Separating data from applications that use it

Separating data from applications that use it

I’d like to share work we are doing to shape the information architecture of the NHS.  I joined an eclectic group of experts from the UK and US to discuss how we can achieve the policy commitment to “separate the data from applications”.  In effect, to unlock the data held in operational systems (care records, rostering, HR, finance etc.) and make those data available to be use in other applications or for analytics.

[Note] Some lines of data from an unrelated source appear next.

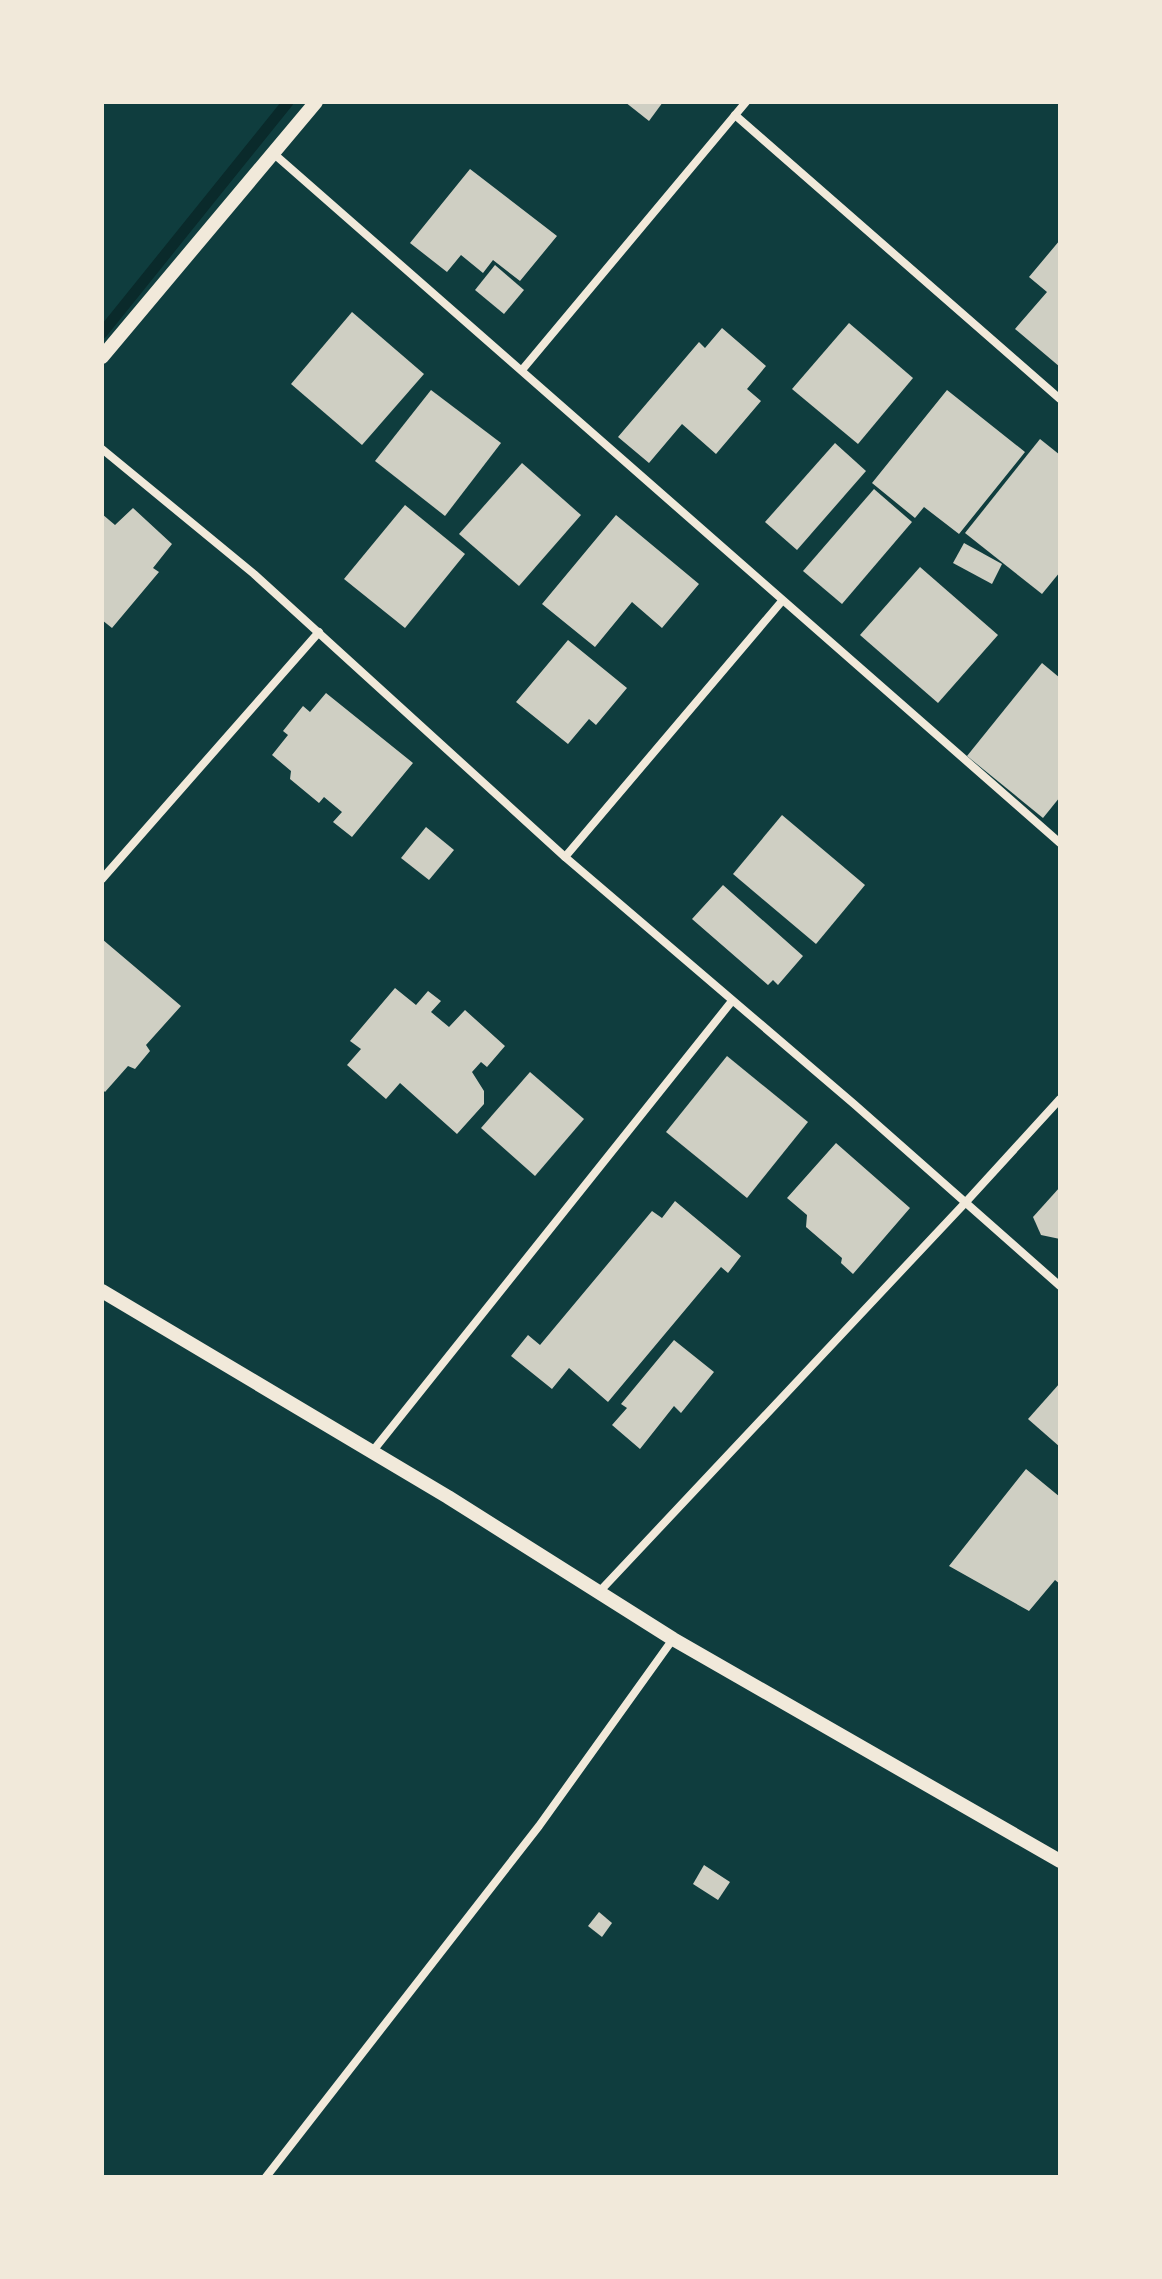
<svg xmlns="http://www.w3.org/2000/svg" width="1162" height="2279" viewBox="0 0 1162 2279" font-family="'Source Sans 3',sans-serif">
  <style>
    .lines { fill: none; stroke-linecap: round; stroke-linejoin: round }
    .stream { stroke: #0a2a2b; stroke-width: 11 }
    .building { fill: #cfcfc3 }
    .minor { stroke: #f1e9da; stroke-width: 8 }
    .tertiary { stroke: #f1e9da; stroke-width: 14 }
  </style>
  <rect width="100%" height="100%" fill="#0f3d3e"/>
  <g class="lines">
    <polyline class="stream" points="102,333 288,102"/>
  </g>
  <g class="building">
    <polygon points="625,102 663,102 649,121"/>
    <polygon points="470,169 557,236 520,281 493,260 483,273 461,255 447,272 410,243"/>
    <polygon points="1060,240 1060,367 1015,329 1047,292 1029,277"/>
    <polygon points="495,265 524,290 504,314 475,290"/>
    <polygon points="352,312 424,374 362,445 291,384"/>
    <polygon points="849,323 913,378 858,444 792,389"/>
    <polygon points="722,328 766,366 747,389 761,401 716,454 682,424 649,463 618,437 699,342 705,348"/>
    <polygon points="431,390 501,443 445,516 375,461"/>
    <polygon points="947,390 1025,452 959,534 924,507 915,518 872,483"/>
    <polygon points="1040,439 1060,455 1060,572 1042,594 965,533"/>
    <polygon points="835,443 866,471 797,550 765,522"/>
    <polygon points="522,463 581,515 519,586 459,534"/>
    <polygon points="874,489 912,522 842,604 803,571"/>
    <polygon points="405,505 465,554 405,628 344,579"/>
    <polygon points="133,508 172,544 153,568 159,572 112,628 102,620 102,514 115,525"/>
    <polygon points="616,515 699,584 662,628 632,602 595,647 542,604"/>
    <polygon points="964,543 1002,564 992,584 953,563"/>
    <polygon points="920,567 998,635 938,703 860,635"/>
    <polygon points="568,640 627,688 596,725 589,719 568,744 516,702"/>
    <polygon points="1042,663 1060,678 1060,797 1043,818 967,756"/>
    <polygon points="326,693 413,763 352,837 333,822 342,812 324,797 319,803 290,779 291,771 272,755 288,735 283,731 303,706 310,712"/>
    <polygon points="782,815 865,885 816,944 733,874"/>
    <polygon points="426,827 454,850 429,880 401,858"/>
    <polygon points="723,885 803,956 778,985 773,980 768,985 692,919"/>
    <polygon points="102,939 181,1006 146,1045 150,1051 135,1069 128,1066 105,1092 102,1089"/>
    <polygon points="395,988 416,1005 428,991 441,1001 431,1012 449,1027 465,1010 505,1046 487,1067 481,1062 472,1072 484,1091 484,1104 457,1134 400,1083 386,1099 347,1065 361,1049 350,1041"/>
    <polygon points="727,1056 808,1122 747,1198 666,1132"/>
    <polygon points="530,1072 584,1119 535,1176 481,1128"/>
    <polygon points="836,1143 910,1208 853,1274 841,1263 842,1258 806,1227 807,1215 787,1198"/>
    <polygon points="1060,1187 1060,1239 1041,1235 1033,1217"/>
    <polygon points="675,1201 741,1256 728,1273 721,1267 608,1402 569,1368 552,1389 511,1356 528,1335 540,1345 652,1211 662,1218"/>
    <polygon points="674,1340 714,1372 681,1413 674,1406 640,1449 612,1425 627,1408 621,1404"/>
    <polygon points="1060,1383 1060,1447 1028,1419"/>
    <polygon points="1026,1469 1060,1497 1060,1584 1055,1580 1029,1611 949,1566"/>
    <polygon points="704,1865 730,1882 718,1900 693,1884"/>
    <polygon points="599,1912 612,1923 602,1937 588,1926"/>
  </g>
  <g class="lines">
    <g class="minor">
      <polyline points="735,115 1060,399"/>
      <polyline points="273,153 1060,843"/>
      <polyline points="522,370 746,102"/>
      <polyline points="102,449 254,574 565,857 854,1104 1060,1286"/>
      <polyline points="565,857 782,601"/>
      <polyline points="102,879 319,632"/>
      <polyline points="372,1452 732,1001"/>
      <polyline points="600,1591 965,1203 1060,1099"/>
      <polyline points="266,2177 539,1826 673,1639"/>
    </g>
    <g class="tertiary">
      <polyline points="102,357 316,102"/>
      <polyline points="102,1291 448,1497 673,1639 1060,1861"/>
    </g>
  </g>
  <rect width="1162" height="2279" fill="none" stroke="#f1e9da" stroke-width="208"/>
</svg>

The key is to move from the range of syntactic interfaces designed for specific use cases towards a common semantic record format secured in containers called online data stores.  A person’s record (care record and duty roster) could be copied into one or data stores (perhaps one care record data store for each care provider).

How would all this work – a common data model, a common set of ontologies and a common design for the data containers.  We already have the candidate ontologies, such as SNOMED CT, dm+d, UCUM.  There are candidates for the care record format though the group concluded FHIR was not a natural structure to persist/store data.  FHIR is a candidate for the APIs that applications would use.

The three days were wonderful, exhausting and thought-provoking.  Its clear that we can make progress but that much still needs to be done.  In many cases, the meaning locked in a care record depends on the templates used to record a patient’s circumstances and the care planned and given.  The configuration of the record systems is going to be as important as the records. 

Micro-clinical models

For us to integrate care for each patient we are going to need to share forms, scales, assessments, templates, archetypes etc. across the health and care system.  Some of these will be large structures, with the PRSB Core Information Model possibly being the most inclusive; many more will be small and specific, such as a height measurement used as a component of a body surface area and body mass index calculation.  Each of our clinical systems holds these reusable components in diverse ways.  Understanding, cataloguing and mapping the diversity will depend on a federation of catalogues working as one.  We’ve been demonstrating that capability with our new tooling for the NHS Data Model and Dictionary, Mauro Data Mapper. 

The last couple of years have been transformational for the NHS and digital technology.  I’m continuously amazed by how NHS Digital’s Information Representation Services team delivers and how we find our products are at the heart of NHS operations.  A good example is finding that our Bronze FHIR API for organisational data is being used in the COVID passport application.  As with many of our products and services, its only when things go wrong that we are valued.  In that case, the COVID passport app failed when the API was overloaded earlier this week.  The service is being uplifted to Platinum and we’re looking at alternative ways of providing it. 

It’s often said, but
what we do really does matter. 

3 Comments on “Separating data from applications that use it

  1. The ISO/IEEE 11073 standards family with its device domain information model (DIM) might serve as a suitable micro-clinical-model for data originating from personal health devices, medical devices and cyber-physical medical systems.

    • I think you are right Jörg-Uwe – they provide the smallest models focused on the outputs of personal health and medical devices and work with low power consumption and often commodity networks like Bluetooth. These then need to fit into larger clinical models which have information the device cannot capture. For example a sphygmomanometer may not know whether someone was resting, sitting, standing, sleeping or exercising.

  2. Great article. As a clinician (Orthopaedic Surgeon) on the frontline this interests me somewhat. Data persistence is key with semantic data architecture making it interoperable by design. There are many standards and i think it gets very confusing. There are messaging standards (HL7, FHIR) and there are data persistence standards (openEHR, ISO….). What are your thoughts on openEHR? Its mentioned in another of your very informative articles but I see your invested in the Mauro Data Mapper. How does the Mauro Data Mapper fit in with openEHR? Is it competing or complementary? Data architecture ecosystems in the NHS and in general international healthcare needs a-lot of work and I would argue that all clinicians and healthcare workers need to be involved not just informaticians. How I see it (not invested in any standards) is that openEHR seems to align with clinicians and patient focused standards in healthcare data. With clinical modelling and archetype development at its heart through consensus and community approach. I could see that if PRSB engaged and supported openEHR (rather than solely relying on FHIR) it would be the ideal data persistence standard. This would fit in with the panacea of federated data platforms that has recently gone out to tender in the NHS.